Rong-I Wu and Yun-Peng Chu


The interrelationship between business, markets and government is academically intriguing and practically important, particularly in the Asia Pacific region, where a whole spectrum of different economic systems at different stages of development is in evidence. As the fastest growing region in the world, the Asia Pacific is also a natural laboratory to test the many different hypotheses posed by both economists and policy-makers.
One such hypothesis is that of ‘convergence’. For the governance structure in business and markets, this means convergence to a uniform mode of business operation in a uniform type of market. For competition policy, it denotes harmonisation of competition policies across countries. For regulatory reform, it means convergence to a particular mode of government deregulation of the markets and privatisation of state enterprises.
A competing and diametrically opposed hypothesis is that of ‘pluralism’. For the governance structure, this means the coexistence of different patterns for different economies, or even for different markets and sectors in the same economy. For competition policy, this means that different economies should choose a competition policy that is best for them; in some cases, it could mean the absence of policy. For regulatory reform, this means the coexistence of different patterns or paths taken by the authorities, and perhaps desirably, or in some cases inevitably, so.
One hypothesis that lies somewhere between the above two extremes is that of ‘gradualism’, which takes the view that institutional changes in the Asia Pacific region are evolutionary. Certainly, it is obvious that different economies start from different points on the spectrum of economic systems, and at different stages of development. Pluralistic development is only to be expected given these different initial conditions as well as the different forces at work. Convergence is not precluded, nor is stable pluralism — in some cases, the former can be viewed as a useful concept in analysing evolutionary changes; in other cases, it is the latter that has more explanatory power. What is more interesting is not convergence or stable pluralism in itself but how and why institutional reforms occur in different economies.

(Rows from a segmentation dataset)
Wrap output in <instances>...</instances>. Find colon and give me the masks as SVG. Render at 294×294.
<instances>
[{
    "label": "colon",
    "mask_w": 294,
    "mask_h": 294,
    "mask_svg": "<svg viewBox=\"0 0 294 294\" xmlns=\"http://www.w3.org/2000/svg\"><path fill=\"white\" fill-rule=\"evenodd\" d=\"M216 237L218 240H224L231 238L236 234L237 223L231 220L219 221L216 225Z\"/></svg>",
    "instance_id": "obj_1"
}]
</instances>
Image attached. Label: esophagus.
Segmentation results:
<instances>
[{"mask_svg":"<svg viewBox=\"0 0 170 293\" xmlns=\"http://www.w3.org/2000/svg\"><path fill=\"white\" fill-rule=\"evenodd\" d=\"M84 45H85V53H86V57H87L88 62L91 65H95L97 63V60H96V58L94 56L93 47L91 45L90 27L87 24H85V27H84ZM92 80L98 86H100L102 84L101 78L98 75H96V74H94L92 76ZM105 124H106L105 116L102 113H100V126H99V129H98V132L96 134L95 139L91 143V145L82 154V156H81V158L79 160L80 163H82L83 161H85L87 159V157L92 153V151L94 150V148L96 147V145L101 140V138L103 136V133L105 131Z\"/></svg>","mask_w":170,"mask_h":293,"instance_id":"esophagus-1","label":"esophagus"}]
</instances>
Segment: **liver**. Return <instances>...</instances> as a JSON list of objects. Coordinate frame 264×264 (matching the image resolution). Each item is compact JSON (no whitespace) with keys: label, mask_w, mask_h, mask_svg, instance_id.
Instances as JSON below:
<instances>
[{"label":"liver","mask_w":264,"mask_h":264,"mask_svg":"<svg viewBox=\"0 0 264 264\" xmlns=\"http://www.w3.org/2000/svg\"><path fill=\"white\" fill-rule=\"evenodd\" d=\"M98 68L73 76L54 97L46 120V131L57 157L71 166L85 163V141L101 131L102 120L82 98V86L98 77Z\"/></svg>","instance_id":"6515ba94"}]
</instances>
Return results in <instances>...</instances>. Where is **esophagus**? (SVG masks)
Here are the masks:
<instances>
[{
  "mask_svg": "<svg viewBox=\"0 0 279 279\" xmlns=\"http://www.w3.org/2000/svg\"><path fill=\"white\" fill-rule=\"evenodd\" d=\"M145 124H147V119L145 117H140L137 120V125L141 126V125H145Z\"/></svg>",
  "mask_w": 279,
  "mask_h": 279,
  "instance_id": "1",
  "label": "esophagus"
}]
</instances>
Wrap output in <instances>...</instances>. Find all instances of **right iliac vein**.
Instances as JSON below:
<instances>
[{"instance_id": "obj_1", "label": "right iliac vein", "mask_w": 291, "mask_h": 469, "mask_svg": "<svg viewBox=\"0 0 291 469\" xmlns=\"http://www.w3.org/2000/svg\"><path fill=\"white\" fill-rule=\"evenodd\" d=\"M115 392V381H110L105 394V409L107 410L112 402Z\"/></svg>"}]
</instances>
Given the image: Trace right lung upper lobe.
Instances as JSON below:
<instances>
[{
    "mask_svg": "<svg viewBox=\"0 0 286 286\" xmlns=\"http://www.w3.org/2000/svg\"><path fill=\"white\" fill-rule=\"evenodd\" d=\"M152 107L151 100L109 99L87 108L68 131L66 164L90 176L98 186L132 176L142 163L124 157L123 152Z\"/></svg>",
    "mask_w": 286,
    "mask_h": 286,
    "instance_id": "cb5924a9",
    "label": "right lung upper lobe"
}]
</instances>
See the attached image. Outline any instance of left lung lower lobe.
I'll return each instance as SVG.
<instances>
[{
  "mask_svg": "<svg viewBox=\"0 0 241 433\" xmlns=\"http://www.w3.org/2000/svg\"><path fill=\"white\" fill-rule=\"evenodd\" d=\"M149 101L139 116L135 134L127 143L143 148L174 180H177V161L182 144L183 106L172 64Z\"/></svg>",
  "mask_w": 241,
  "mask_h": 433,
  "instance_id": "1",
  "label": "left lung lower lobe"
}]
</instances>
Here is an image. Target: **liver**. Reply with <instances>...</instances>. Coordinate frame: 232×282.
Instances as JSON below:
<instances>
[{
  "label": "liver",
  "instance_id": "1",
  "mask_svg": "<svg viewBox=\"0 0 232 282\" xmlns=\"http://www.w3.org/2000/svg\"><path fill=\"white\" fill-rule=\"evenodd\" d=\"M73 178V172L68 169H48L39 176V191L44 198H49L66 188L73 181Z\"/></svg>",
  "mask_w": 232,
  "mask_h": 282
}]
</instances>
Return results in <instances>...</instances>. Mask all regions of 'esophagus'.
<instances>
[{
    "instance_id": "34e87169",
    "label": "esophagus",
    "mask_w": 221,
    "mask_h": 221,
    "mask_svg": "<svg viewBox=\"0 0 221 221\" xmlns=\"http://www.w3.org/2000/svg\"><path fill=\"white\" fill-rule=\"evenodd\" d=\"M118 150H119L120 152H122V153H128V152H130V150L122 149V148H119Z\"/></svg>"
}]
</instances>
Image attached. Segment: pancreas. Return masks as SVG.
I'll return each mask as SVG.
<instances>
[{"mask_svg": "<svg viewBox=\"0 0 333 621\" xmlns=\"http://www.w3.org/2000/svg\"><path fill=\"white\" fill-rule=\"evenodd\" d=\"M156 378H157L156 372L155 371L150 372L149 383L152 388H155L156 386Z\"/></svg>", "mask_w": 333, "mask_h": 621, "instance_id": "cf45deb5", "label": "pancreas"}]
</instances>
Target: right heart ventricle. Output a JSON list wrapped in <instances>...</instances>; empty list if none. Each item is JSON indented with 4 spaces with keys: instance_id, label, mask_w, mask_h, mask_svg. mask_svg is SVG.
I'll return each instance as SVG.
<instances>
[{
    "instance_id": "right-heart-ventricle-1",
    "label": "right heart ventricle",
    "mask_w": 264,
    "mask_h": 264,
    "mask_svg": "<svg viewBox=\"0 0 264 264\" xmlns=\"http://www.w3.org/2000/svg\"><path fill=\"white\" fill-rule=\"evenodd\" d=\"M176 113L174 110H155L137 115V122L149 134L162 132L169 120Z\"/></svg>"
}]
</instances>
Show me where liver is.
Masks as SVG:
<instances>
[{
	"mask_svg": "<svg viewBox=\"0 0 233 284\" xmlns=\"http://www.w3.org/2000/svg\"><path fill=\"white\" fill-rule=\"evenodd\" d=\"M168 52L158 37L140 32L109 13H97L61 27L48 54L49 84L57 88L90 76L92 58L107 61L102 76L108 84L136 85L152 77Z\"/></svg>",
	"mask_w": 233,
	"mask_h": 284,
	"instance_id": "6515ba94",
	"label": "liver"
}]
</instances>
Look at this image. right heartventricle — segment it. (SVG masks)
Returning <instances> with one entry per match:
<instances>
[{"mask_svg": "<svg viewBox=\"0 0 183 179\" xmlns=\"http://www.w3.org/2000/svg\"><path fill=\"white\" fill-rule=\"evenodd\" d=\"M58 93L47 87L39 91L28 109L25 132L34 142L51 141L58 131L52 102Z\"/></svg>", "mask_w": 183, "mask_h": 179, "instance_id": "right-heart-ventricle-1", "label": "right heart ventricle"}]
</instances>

§ Things to do:
A. Name each hypothesis that the passage on business, markets and government in the Asia Pacific puts forward.
B. From the passage on business, markets and government in the Asia Pacific, set down everything from "Rong-I Wu and" down to "of state enterprises." word for word.

§ Task results:
A. Convergence, pluralism, gradualism

B.
Rong-I Wu and Yun-Peng Chu


The interrelationship between business, markets and government is academically intriguing and practically important, particularly in the Asia Pacific region, where a whole spectrum of different economic systems at different stages of development is in evidence. As the fastest growing region in the world, the Asia Pacific is also a natural laboratory to test the many different hypotheses posed by both economists and policy-makers.
One such hypothesis is that of ‘convergence’. For the governance structure in business and markets, this means convergence to a uniform mode of business operation in a uniform type of market. For competition policy, it denotes harmonisation of competition policies across countries. For regulatory reform, it means convergence to a particular mode of government deregulation of the markets and privatisation of state enterprises.